WORK TO COMPLETE:
Reproduce word for word the part of the items below that opens with the line containing "For example, when" and closes with the line containing "When using the", both of those lines included.

PROVIDED DATA:

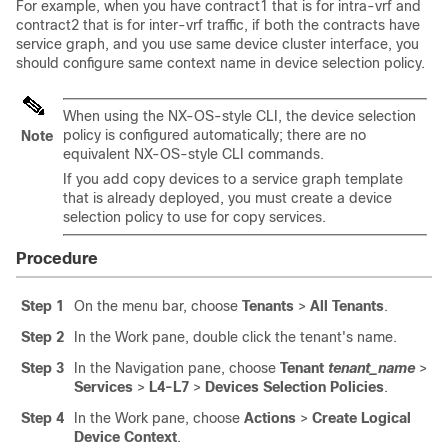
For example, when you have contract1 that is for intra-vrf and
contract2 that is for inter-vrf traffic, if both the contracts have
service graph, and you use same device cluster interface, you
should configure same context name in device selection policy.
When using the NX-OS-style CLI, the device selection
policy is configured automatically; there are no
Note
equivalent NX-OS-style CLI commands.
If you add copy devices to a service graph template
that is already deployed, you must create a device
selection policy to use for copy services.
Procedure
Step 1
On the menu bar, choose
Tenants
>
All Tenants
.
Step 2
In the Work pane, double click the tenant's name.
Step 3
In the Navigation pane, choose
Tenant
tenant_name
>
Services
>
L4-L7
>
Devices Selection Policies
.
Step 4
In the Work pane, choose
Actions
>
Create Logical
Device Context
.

...

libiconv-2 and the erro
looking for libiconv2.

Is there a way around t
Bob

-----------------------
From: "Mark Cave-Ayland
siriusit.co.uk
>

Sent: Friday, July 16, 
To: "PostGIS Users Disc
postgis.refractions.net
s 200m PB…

EXERCISE ANSWER:
For example, when you have contract1 that is for intra-vrf and
contract2 that is for inter-vrf traffic, if both the contracts have
service graph, and you use same device cluster interface, you
should configure same context name in device selection policy.
When using the NX-OS-style CLI, the device selection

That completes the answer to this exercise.